The most obvious hazard for reporters is going native, echoing the jargon of the source. We see it in crime stories written in the stilted formalities of the police report. We see it in education stories that parrot educationese, in stories about government bureaucracies impenetrable enough to have been written by a bureaucrat.
This is bad, and it takes considerable time and editoral labor to English these texts, to convert the insider language into common language. But while going native in this sense is the most obvious failing, it may not be the most important one.
If the writer is captured in the gravitational pull of the source, the story can begin to look like a public relations effort. You've seen them: the admiring and uncritical profile, the puff piece about the business venture that goes bust in six months, the political insider gossip smug about its connections even when the information is inconsequential, the hometown rah-rah. This is not advocacy journalism, which is upfront and straightforward about its intentions, but an unthinking promotion.  
There is a subtler danger. Over time, the writer can unconsciously adopt the source's worldview and priorities. What is important to the source becomes the matter of the stories rather than what might be of most interest to or import for the reader. There is no longer a gravitational pull being resisted, because the writer is now in orbit around the source. But the reader sees very quickly that "this was not written for me" and drops it. 
The writer will inevitably be closer to the source than to reader, even with engagement through social media. And the writer will also be close to the assigning editor, with the hazard that they will come to share blind spots in an editorial version of folie a deux
This we will have to police ourselves. Readers will complain to us about typographical errors and lapses in grammar, real and imagined. They will call us biased for publishing stories containing factual information they do not like to hear. But they will not let us know that we are no longer writing for them. They will simply drift away. 

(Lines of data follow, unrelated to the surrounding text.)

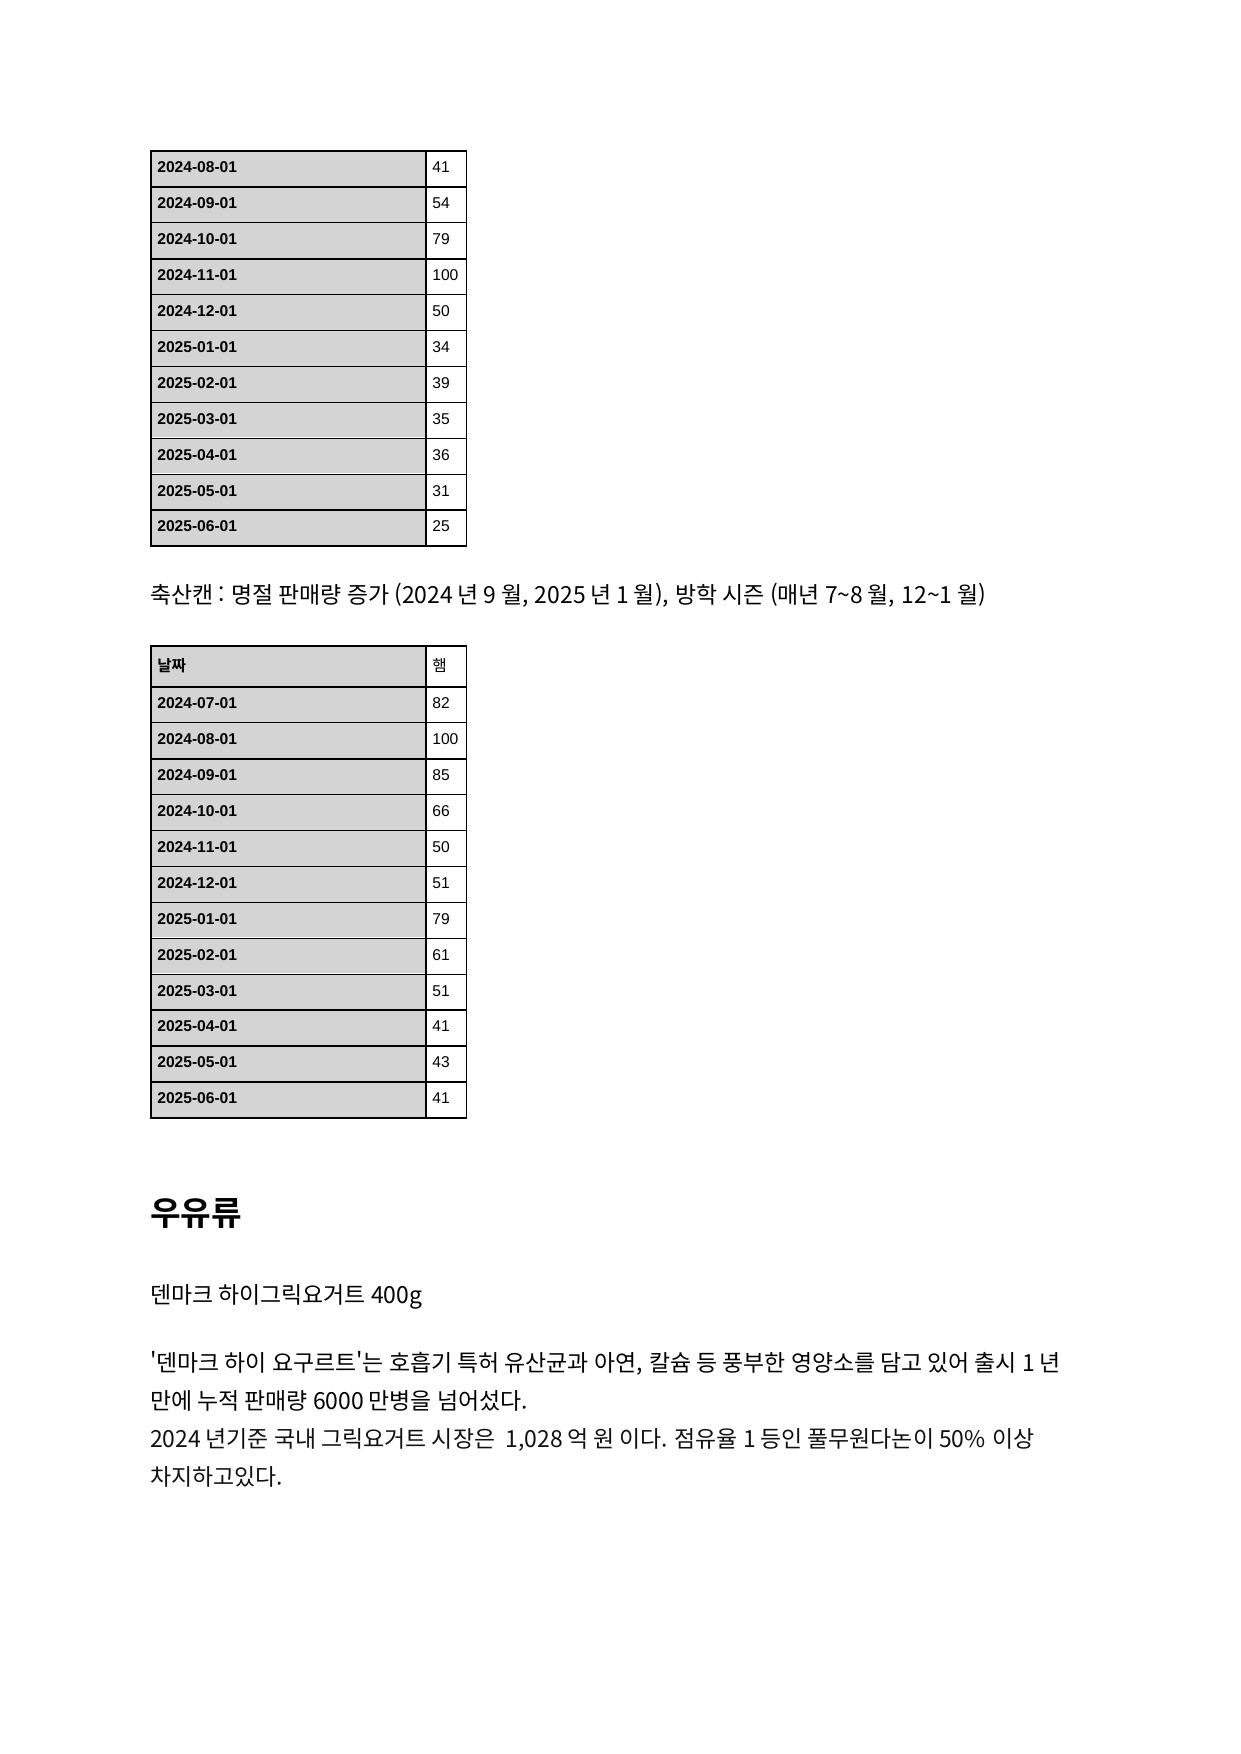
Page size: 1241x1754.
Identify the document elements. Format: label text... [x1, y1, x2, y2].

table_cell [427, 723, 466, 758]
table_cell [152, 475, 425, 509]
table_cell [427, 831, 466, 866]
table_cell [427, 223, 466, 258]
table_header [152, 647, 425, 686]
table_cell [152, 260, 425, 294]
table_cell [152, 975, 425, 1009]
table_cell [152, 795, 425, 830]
text 축산캔 : 명절 판매량 증가 (2024년 9월, 2025년 1월), 방학 시즌 (매년 7~8월, 12~1월) [150, 577, 1090, 610]
text 덴마크 하이그릭요거트 400g [150, 1277, 1090, 1341]
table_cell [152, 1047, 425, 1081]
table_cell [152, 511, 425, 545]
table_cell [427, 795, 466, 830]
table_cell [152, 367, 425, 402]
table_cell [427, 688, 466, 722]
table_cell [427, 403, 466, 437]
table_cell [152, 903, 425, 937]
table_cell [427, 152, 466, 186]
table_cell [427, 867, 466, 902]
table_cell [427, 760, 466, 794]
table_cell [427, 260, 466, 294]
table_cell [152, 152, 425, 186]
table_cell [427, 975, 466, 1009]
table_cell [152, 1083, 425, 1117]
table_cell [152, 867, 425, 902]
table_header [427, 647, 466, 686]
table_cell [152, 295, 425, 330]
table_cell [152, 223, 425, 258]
text 2024년기준 국내 그릭요거트 시장은 1,028억 원 이다. 점유율 1등인 풀무원다논이 50% 이상 차지하고있다. [150, 1421, 1090, 1492]
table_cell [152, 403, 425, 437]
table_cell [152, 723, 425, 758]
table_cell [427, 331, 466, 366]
subtitle 우유류 [150, 1186, 1090, 1235]
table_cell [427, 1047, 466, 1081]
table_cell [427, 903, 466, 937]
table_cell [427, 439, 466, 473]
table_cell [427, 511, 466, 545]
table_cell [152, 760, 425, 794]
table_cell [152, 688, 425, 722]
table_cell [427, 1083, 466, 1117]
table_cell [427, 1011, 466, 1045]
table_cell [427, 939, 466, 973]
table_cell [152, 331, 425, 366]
text '덴마크 하이 요구르트'는 호흡기 특허 유산균과 아연, 칼슘 등 풍부한 영양소를 담고 있어 출시 1년 만에 누적 판매량 6000만병을 넘어섰다. [150, 1345, 1090, 1416]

What is needed (and you surely saw this coming a country mile away) is a corps of copy editors who are not engaged in the development of the story and who can therefore read it with the eyes of the reader, copy editors who are not merely production cogs for print and online, but editors who are expected and encouraged to raise questions, even troublesome ones. 
This is the method that has been proved over time to achieve quality.
Of course, if quality is not a priority, the quick, dirty, superficial, and dull method is readily available.